- **EXERCISE OBJECTIVE**:
Could you copy each line of the listing that holds "stained"?

- **INFORMATION SUPPLIED**:
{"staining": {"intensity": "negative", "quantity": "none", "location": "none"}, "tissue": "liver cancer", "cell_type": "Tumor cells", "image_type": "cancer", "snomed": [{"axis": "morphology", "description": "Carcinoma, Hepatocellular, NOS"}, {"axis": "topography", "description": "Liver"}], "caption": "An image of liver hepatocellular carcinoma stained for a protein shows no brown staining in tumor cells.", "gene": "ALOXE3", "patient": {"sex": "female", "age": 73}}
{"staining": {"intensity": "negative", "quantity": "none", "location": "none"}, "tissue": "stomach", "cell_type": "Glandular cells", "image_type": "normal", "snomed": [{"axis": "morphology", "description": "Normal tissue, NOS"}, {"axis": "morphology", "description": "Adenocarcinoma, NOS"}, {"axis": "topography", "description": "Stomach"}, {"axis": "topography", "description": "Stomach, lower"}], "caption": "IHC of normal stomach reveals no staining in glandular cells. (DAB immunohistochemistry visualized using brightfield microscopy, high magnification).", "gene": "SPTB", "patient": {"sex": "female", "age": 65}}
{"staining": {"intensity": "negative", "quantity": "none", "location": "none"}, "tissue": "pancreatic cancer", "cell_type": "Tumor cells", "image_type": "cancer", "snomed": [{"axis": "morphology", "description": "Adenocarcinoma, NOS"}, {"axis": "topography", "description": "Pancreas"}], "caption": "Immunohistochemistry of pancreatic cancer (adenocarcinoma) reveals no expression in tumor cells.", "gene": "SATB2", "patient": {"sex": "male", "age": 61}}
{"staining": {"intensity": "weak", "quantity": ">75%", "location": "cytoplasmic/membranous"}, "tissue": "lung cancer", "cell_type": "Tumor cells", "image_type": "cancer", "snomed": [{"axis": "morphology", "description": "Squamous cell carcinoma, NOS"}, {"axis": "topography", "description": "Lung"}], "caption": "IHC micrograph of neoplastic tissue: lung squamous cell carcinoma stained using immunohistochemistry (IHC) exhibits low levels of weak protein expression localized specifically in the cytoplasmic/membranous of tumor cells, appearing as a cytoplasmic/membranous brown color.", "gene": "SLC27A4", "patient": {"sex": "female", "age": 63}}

- **RESPONSE**:
{"staining": {"intensity": "negative", "quantity": "none", "location": "none"}, "tissue": "liver cancer", "cell_type": "Tumor cells", "image_type": "cancer", "snomed": [{"axis": "morphology", "description": "Carcinoma, Hepatocellular, NOS"}, {"axis": "topography", "description": "Liver"}], "caption": "An image of liver hepatocellular carcinoma stained for a protein shows no brown staining in tumor cells.", "gene": "ALOXE3", "patient": {"sex": "female", "age": 73}}
{"staining": {"intensity": "weak", "quantity": ">75%", "location": "cytoplasmic/membranous"}, "tissue": "lung cancer", "cell_type": "Tumor cells", "image_type": "cancer", "snomed": [{"axis": "morphology", "description": "Squamous cell carcinoma, NOS"}, {"axis": "topography", "description": "Lung"}], "caption": "IHC micrograph of neoplastic tissue: lung squamous cell carcinoma stained using immunohistochemistry (IHC) exhibits low levels of weak protein expression localized specifically in the cytoplasmic/membranous of tumor cells, appearing as a cytoplasmic/membranous brown color.", "gene": "SLC27A4", "patient": {"sex": "female", "age": 63}}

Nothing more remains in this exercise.